お店に入った時間は13時30分くらいだったのですが、すでに少し混んでおりました。初老の男性店員さんが京都人らしいはんなりした言い方で、そちらの受付表に名前を書いてお待ちくださいといいます。言われたとおりにして人でにぎわう店内で待つこと約10分、ようやく席に通されました。店内は一席も空きがなく常にお客が待っている状態でした。私たちが通された場所も3名用というより、どう見ても2名用の席に座布団をひとつ足しただけのものでした。しかし文句をいうわけにもいきませんし、最初から不満などないです。ようは、スイーツがうまいかうまくないか、これだけを気にすればいいのですから。

おのおの着席しメニューを見ます。いよいよ決戦の時が近づいているのです。いやもう勝負ははじまっているといっても過言ではないでしょう。メニューには文字だけしか載っていないので、どのようなものなのか想像するのが大変です。洋菓子と和菓子というふうにジャンル分けされています。言葉から受けるイメージを頼りに自分の求めるスイーツを選ぼうと真剣に比較検討が繰り返されます。

敵はなかなかの戦闘力です。3人ともすぐに自分のオーダーを決めることができません。その間、二度ほど係りの人が注文をとりにきてしまいます。これはいけない。なんとかせねば、ということで、各人が何を食べたいか話しあうことに。気になっているものを挙げていくのです。評判の丁稚羊羹は食べてみたい。洋菓子のティラミスも食べてみたい。パフェがいい。おのおの好きに意見をのべます。僕は"わらびもち"が気になったのですが、なぜか洋菓子にジャンル分けされています。なぜわらびもちなのに洋菓子なのか?そんな疑問があたまをよぎりましたが、迷っている暇などありません。これは、やるかやられるかの勝負なのです。一瞬の油断が命取りです。一事が万事です。結局、ひとりでは食べたいものを食べることができないので、お互い話しあって食べたいものが3人のオーダーですべて食べれるように同盟を結び、ようやく注文しました。

各人が注文した品が目の前にだされます。そして緊張のファーストインパクト!僕の注文した"わらびもち"は大正解でした。(写真右上)洋菓子に分類されていたのは、わらびもちの上に白いムース状のクリームが乗っているからでした。ムースの舌触りがとてもふんわりしていて、舌に触れた瞬間に溶けていくような感覚です。そしてその後にわらびもちのプルプル感した触感がきます。甘さの方はどうかというと、それも甘すぎず、甘くなさすぎず、どちらかというと上品で控えめな甘さでよいバランスです。

そして、3者同盟の契りを守り、各々がお互いのスイーツを食べます。

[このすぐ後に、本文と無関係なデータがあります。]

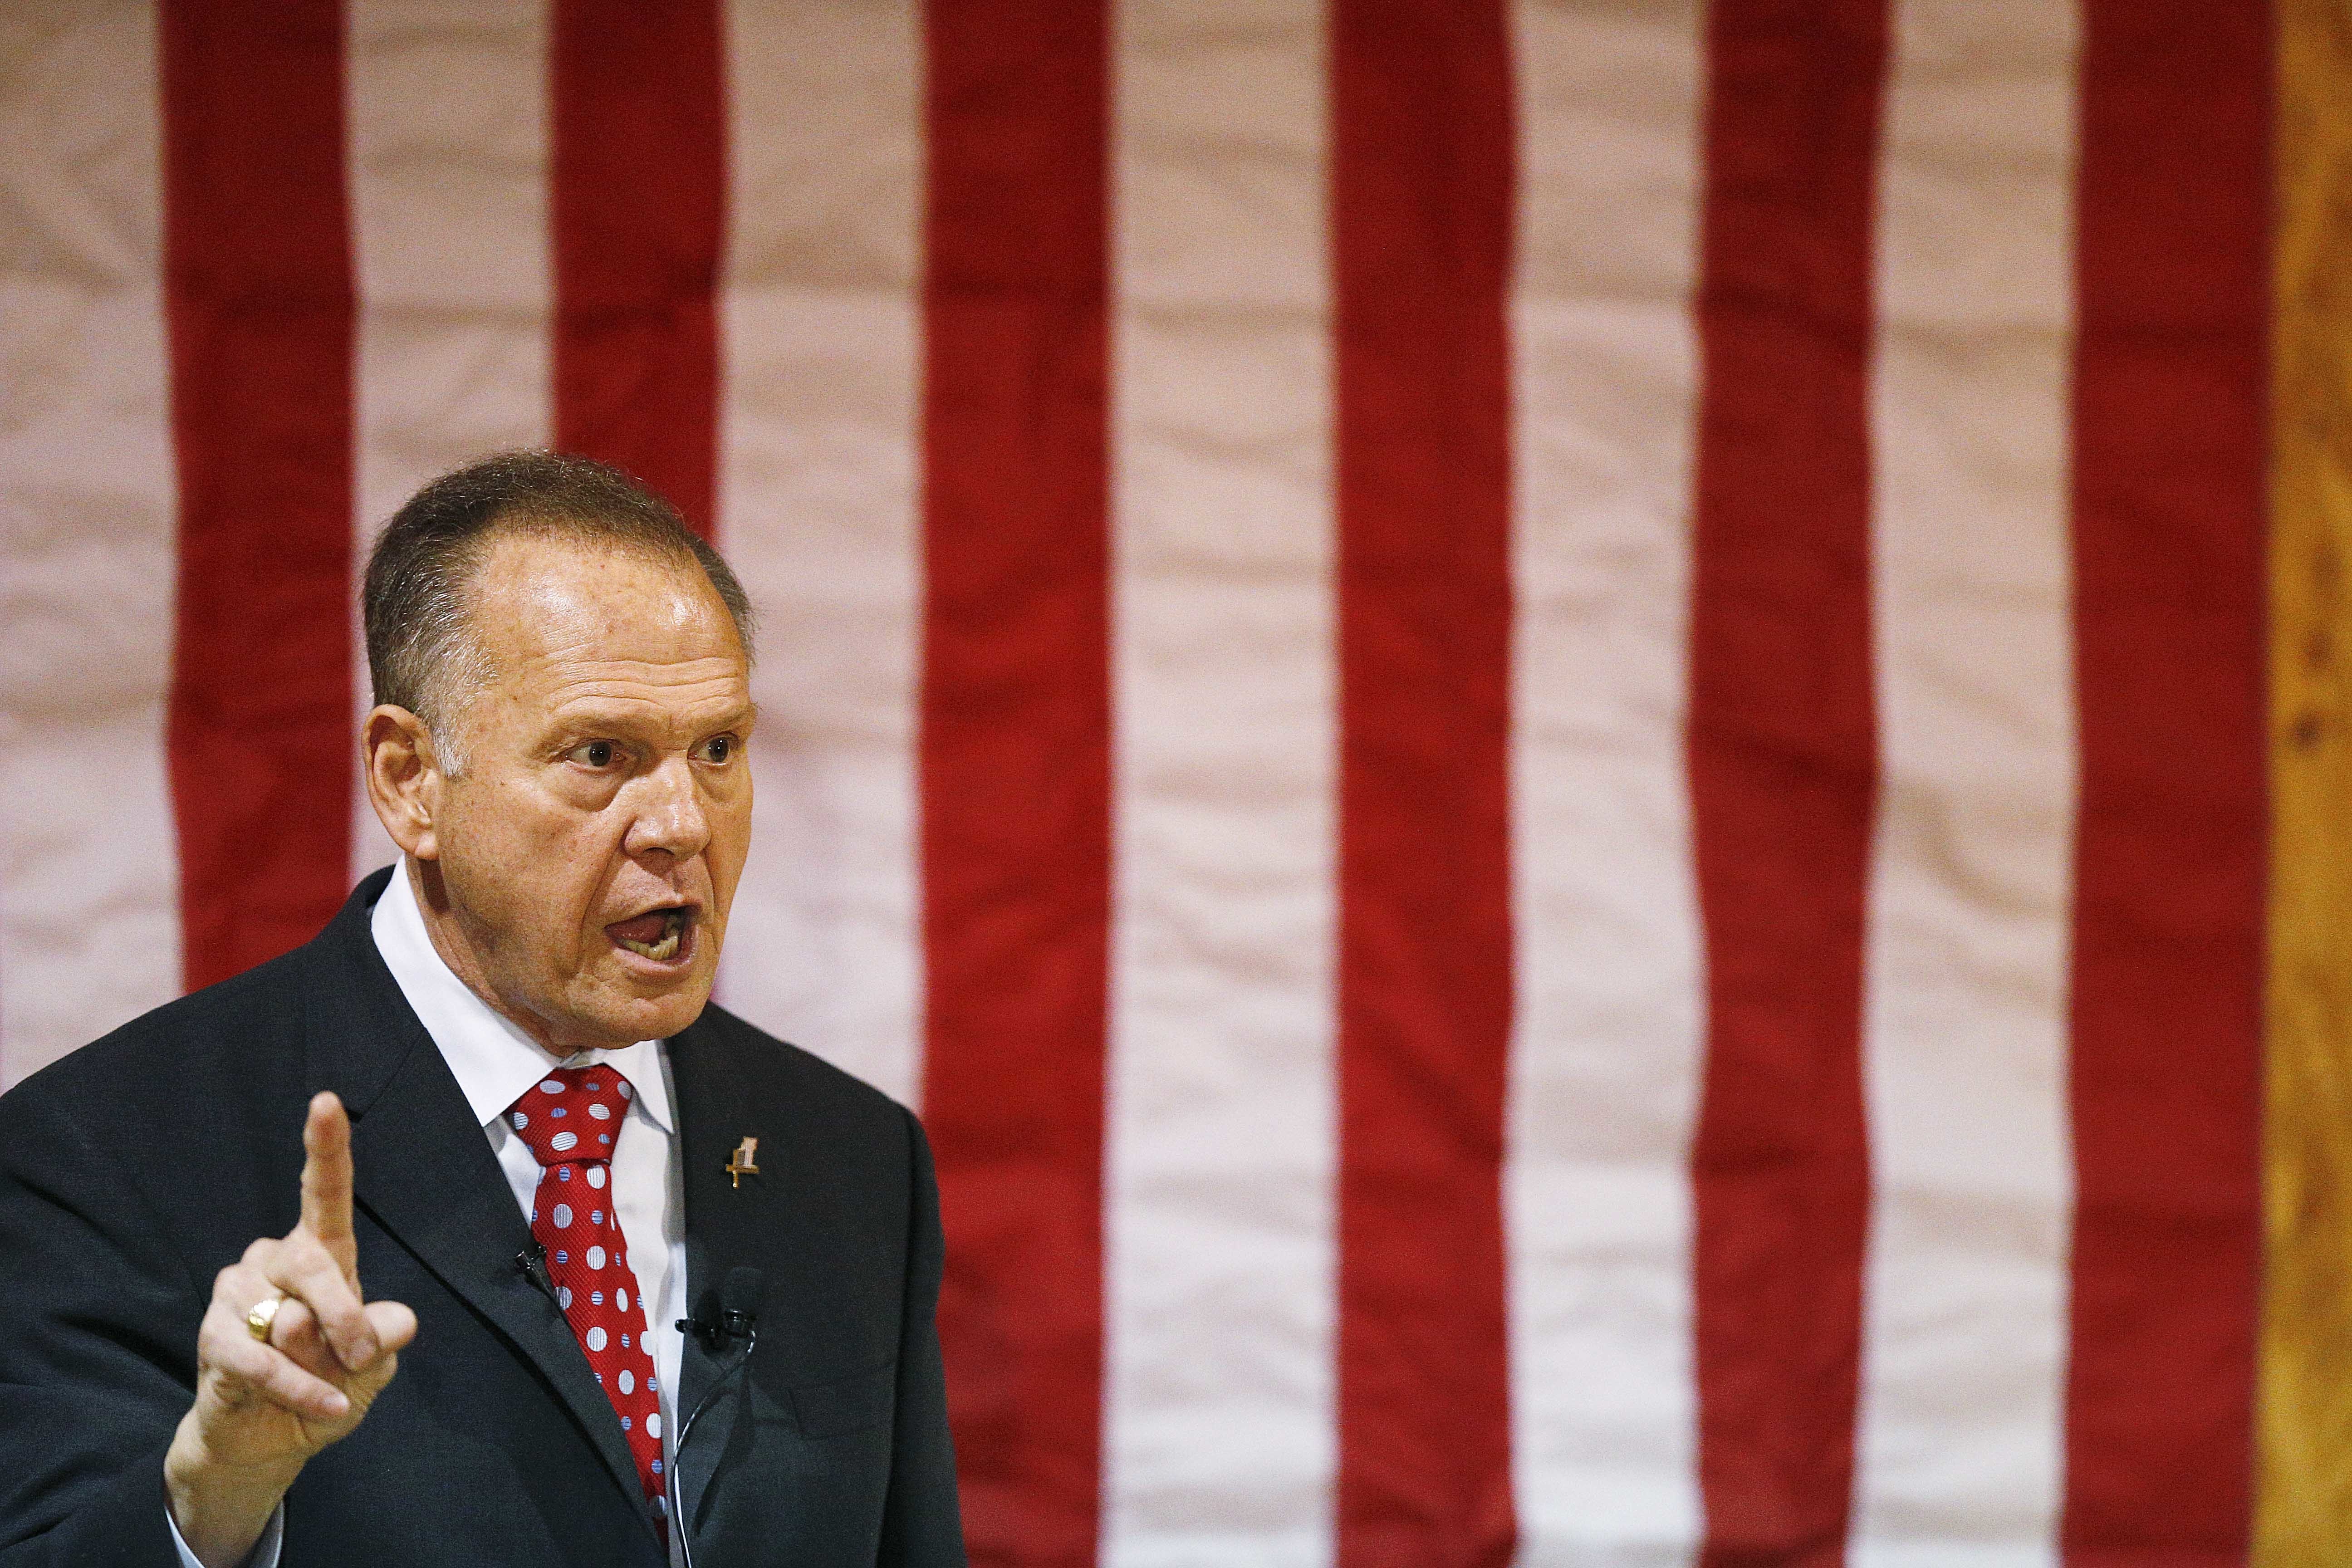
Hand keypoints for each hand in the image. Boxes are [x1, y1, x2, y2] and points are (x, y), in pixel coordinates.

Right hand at [163, 1093, 417, 1567]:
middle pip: (317, 1265)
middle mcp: (272, 1259)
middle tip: (359, 1358)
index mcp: (319, 1252)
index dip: (325, 1146)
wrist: (273, 1437)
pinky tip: (322, 1407)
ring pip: (291, 1319)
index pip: (323, 1192)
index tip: (326, 1102)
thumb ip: (385, 1336)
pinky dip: (298, 1388)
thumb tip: (394, 1323)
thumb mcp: (374, 1362)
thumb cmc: (328, 1381)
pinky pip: (262, 1360)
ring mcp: (237, 1295)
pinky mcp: (214, 1336)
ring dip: (318, 1363)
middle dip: (347, 1319)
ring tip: (320, 1383)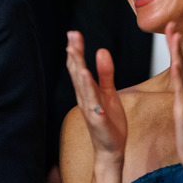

もう三人で注文したかのごとく仲良く食べました。どれもそれなりにおいしい。丁稚羊羹も独特の触感でなかなか興味深い味でした。でも、個人的には自分が注文したものが一番おいしいという、うれしい結果になりました。
つまり、自分の好みにあったスイーツを注文の時に引けるか引けないかという個人的な戦いには
とりあえず勝てたような気がします。

お店はとにかく人が多くてゆっくりするという感じではないので、京都に住んでいる限りまたおとずれる機会はあまりないとおもいます。スイーツ8強の旅ははじまったばかりなので、まだなんともいえませんが、過去食べたスイーツを押しのけるほどのインパクトはなかったようにおもいます。しかし、甘いものはおいしかったし、抹茶もなかなかの味でした。